Source : The Story of Art – Gombrich, E.H
Les conséquences de la Réforme affectèrent particulièrement l’art des Pays-Bas. Les Pays-Bas méridionaux (Belgique actuelle) restèrent attachés au catholicisme, Rubens peignait à Anvers des vastes compositions exaltant la puissance des princes de l’Eglise. En revanche les provinces du Nord adhérèrent à la Réforme et se soulevèrent contre leurs maitres catholiques, les Espagnols. Leur goût différait fort de celui des Provinces du Sud. Ces marchands protestants n’étaient pas sans rapport avec les puritains et réprouvaient le faste des provinces méridionales.
Ainsi au milieu du siècle, à l’apogée de la fortune hollandaise, lorsque les citoyens d’Amsterdam décidèrent de construire un grand hôtel de ville, leur choix s’arrêta sur un édifice d’une parfaite sobriété de lignes et de décoration.
En peinture, le plus important des genres de peinture admis sans objections par le protestantisme était le portrait (cf Holbein le Jeune). Frans Hals fut de ces portraitistes à la condition précaire. Les portraits de Hals, qui lui ont rapporté bien peu d’argent, donnent une impression incroyable d’audace et de naturel, faisant presque penser à une photographie instantanée. Hals échappe à toute tradition de symétrie mais sait donner une impression d’équilibre sans laisser transparaitre l’observation de règles, comme d’autres grands maitres baroques.
Les peintres hollandais non attirés par le portrait ne pouvaient pas compter sur des commandes régulières : il leur fallait d’abord peindre et ensuite trouver preneur. L’artiste avait échappé à l’autorité d’un patron, mais sa liberté était chèrement acquise : il devait se vendre ! Aujourd’hui cela parait assez logique mais à l’époque c’est un changement énorme. La concurrence entre peintres hollandais était rude et la seule chance d’atteindre une certaine réputation était de se spécialiser. Ainsi la peinture de genre apparue au XVIème siècle continua de s’affirmer. Dans leur spécialité, ces artistes atteignaient une certaine perfection. C’est grâce à ces artistes que la beauté des ciels est entrée dans l’histoire de l’art. Ils ne recherchaient aucun effet dramatique, ils se contentaient de peindre un aspect de la nature tel qu’ils le voyaient et ils comprirent qu’une telle oeuvre pouvait être aussi attachante qu’une peinture à sujet.
Jan van Goyen (1596-1656) appartient à ce groupe de novateurs, représentant des paysages paisibles de la campagne hollandaise comme Lorrain l’avait fait avec ses ruines classiques.

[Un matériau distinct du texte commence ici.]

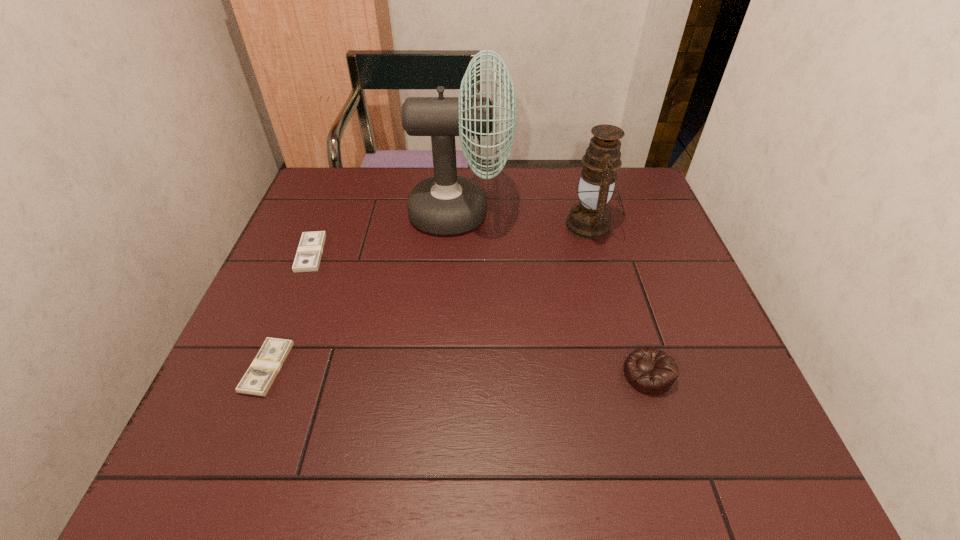
I want to click on free space located on the right of the nearer dollar, so click(397, 368).

The height and width of the screenshot is (540, 960). I want to click on fan that is at the far edge, so click(x=446, y=204).

This screenshot has width=960, height=540. What are the coordinates of `oil lamp that is at the far edge` in the screenshot? It's located at (590, 219).

Where is `oil lamp positioned at the right edge`? oil lamp positioned at the right edge is located at coordinates (590, 219).

The image size is (960, 540). Find the location of `beanbag situated at the right edge`. beanbag situated at the right edge is located at coordinates (651, 371).

Locate an element on the screen. Image resolution: width=960 pixels, height=540 pixels. object located at the far right corner is located at coordinates (590, 219).

Identify the location of vacant area at the far edge of the desktop. The width and height of the screenshot is (960, 540). (372, 173).

Where is `vacant space at the near edge of the desktop`? This screenshot has width=960, height=540. vacant space at the near edge of the desktop is located at coordinates (384, 448).

Find the location of a particular element. This screenshot has height=540, width=960. vacant space at the left edge of the desktop is located at coordinates (x=265, y=302).

In the image, there is a desktop. In order to click on free region at the right edge in this screenshot , I will do `click(739, 392)`.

Rembrandt (1606-1669) est le plus grand des peintres hollandais et l’un des plus grands de toute l’histoire de la peinture. Devant les portraits de Rembrandt, nous sommes en présence de véritables êtres humains, nous percevons leur chaleur, leur besoin de sympathie, leur solitude et leurs souffrances, leurs « effets de l’âme » si chers aux grecs. Rembrandt avait assimilé les innovations de Caravage et mettait la sincérité et la vérité au dessus de l’harmonie et la beauté. La plupart de ses tableaux frappent par les tons sombres relevés par quelques touches de clair, donnant un effet de scintillement. Rembrandt tenait aussi de l’art italien cet art de la disposition harmonieuse des personnages. Aucun peintre hollandais n’a pu égaler Rembrandt au XVIIème siècle.
Beaucoup d’artistes suivaient la tradition du genre. Ainsi Jacob van Ruysdael (1628-1682), spécialisé dans le paysage, a représenté la poésie du paysage nordique à peu près comme Claude Lorrain a découvert celle du paysage italien.
La nature, reflétée par l’art, reflète avant tout la personnalité de l’artiste, ses gouts. C’est ce qui fait l’importance d’un genre particulièrement cher aux peintres hollandais : la nature morte. Ainsi de Willem Kalf (1619-1693) pour qui la nature morte devient un merveilleux champ d’expression pour les harmonies et les contrastes de la couleur et de la texture des choses. Sans s’en rendre compte, ces « spécialistes » éveillèrent le soupçon que le sujet d’un tableau était beaucoup moins important qu’on n’aurait pu le croire. Il n’y a là pas de contradiction : un peintre qui illustre une scène biblique désire que nous la comprenions pour que nous puissions apprécier l’interprétation qu’il nous propose, mais tout comme il existe une belle musique sans paroles, on trouve une grande peinture qui ne comprend pas de sujet notable. En découvrant la beauté du monde visible, les peintres du XVIIème siècle finirent par démontrer que le sujet n’a vraiment qu’une importance secondaire.